Towards Quantum Tensor Decomposition in Biomedical Applications
Myson Burch, Jiasen Zhang, Gideon Idumah, Hakan Doga, Richard Lartey, Lamis Yehia, Mingrui Yang, Murat Yildirim, Mihriban Karaayvaz, Omar Shehab, Weihong Guo, Ying Ni, Laxmi Parida, Xiaojuan Li, Aritra Bose
TL;DR
The paper surveys tensor decomposition (TD) methods and their biomedical applications, focusing on CP, Tucker, HOSVD, and t-SVD as core techniques across imaging, multi-omics, and spatial transcriptomics, and analyzes fundamental hardness via phase transitions in rank and SNR. It reports a BERTopic-driven literature mapping to identify dominant TD themes and discusses challenges in scalability, rank selection, noise, missing data, and interpretability. The work then introduces a quantum tensor decomposition (QTD) framework, describing how quantum algorithms for spectral tasks (e.g., QPE-based eigenvector recovery) could accelerate TD on multi-modal biomedical data, and provides preliminary resource estimates and a practical pathway for near-term quantum devices.
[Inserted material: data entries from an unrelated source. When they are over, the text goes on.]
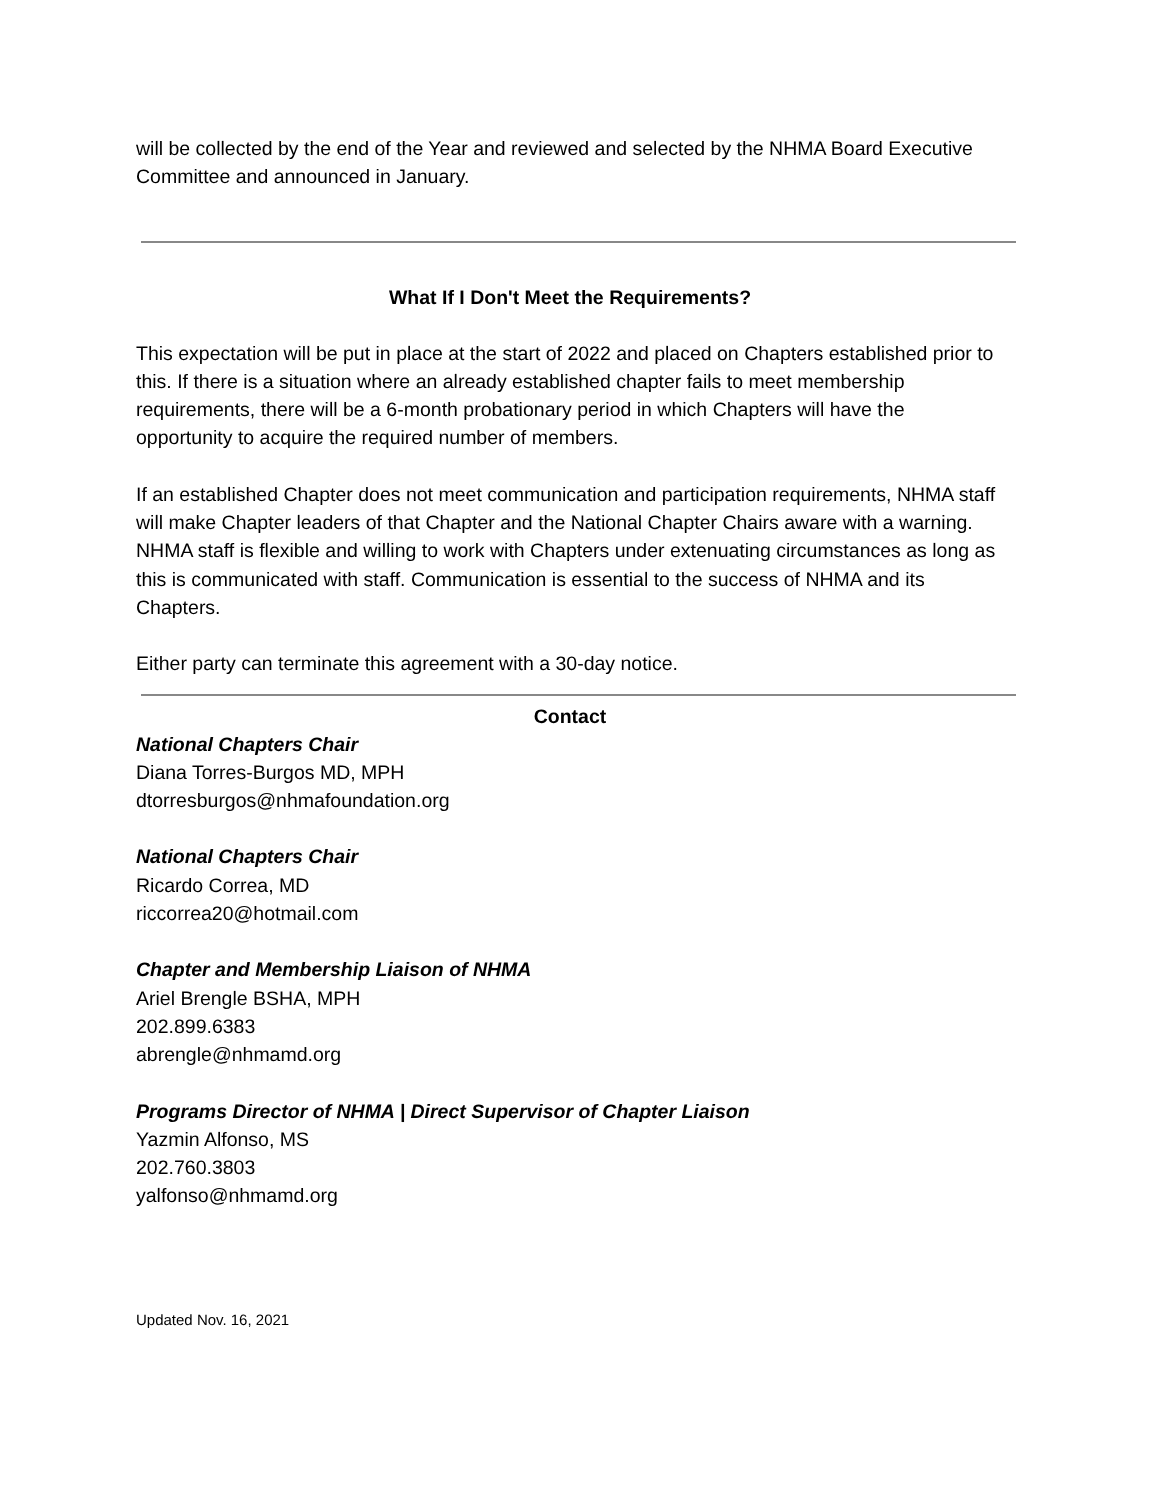will be collected by the end of the Year and reviewed and selected by the NHMA Board Executive Committee and announced in January.
What If I Don't Meet the Requirements?
This expectation will be put in place at the start of 2022 and placed on Chapters established prior to this. If there is a situation where an already established chapter fails to meet membership requirements, there will be a 6-month probationary period in which Chapters will have the opportunity to acquire the required number of members.
If an established Chapter does not meet communication and participation requirements, NHMA staff will make Chapter leaders of that Chapter and the National Chapter Chairs aware with a warning. NHMA staff is flexible and willing to work with Chapters under extenuating circumstances as long as this is communicated with staff. Communication is essential to the success of NHMA and its Chapters.
Either party can terminate this agreement with a 30-day notice.
Contact
National Chapters Chair
Diana Torres-Burgos MD, MPH
dtorresburgos@nhmafoundation.org
National Chapters Chair
Ricardo Correa, MD
riccorrea20@hotmail.com
Chapter and Membership Liaison of NHMA
Ariel Brengle BSHA, MPH
202.899.6383
abrengle@nhmamd.org
Programs Director of NHMA | Direct Supervisor of Chapter Liaison
Yazmin Alfonso, MS
202.760.3803
yalfonso@nhmamd.org
Updated Nov. 16, 2021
Together, the review and proposed QTD framework map a path toward quantum-accelerated, scalable, and interpretable TD analytics in biomedicine, with clear directions for integrating QC with classical TD approaches.
Abstract
Tensor decomposition has emerged as a powerful framework for feature extraction in multi-modal biomedical data. In this review, we present a comprehensive analysis of tensor decomposition methods such as Tucker, CANDECOMP/PARAFAC, spiked tensor decomposition, etc. and their diverse applications across biomedical domains such as imaging, multi-omics, and spatial transcriptomics. To systematically investigate the literature, we applied a topic modeling-based approach that identifies and groups distinct thematic sub-areas in biomedicine where tensor decomposition has been used, thereby revealing key trends and research directions. We evaluated challenges related to the scalability of latent spaces along with obtaining the optimal rank of the tensor, which often hinder the extraction of meaningful features from increasingly large and complex datasets. Additionally, we discuss recent advances in quantum algorithms for tensor decomposition, exploring how quantum computing can be leveraged to address these challenges. Our study includes a preliminary resource estimation analysis for quantum computing platforms and examines the feasibility of implementing quantum-enhanced tensor decomposition methods on near-term quantum devices. Collectively, this review not only synthesizes current applications and challenges of tensor decomposition in biomedical analyses but also outlines promising quantum computing strategies to enhance its impact on deriving actionable insights from complex biomedical data.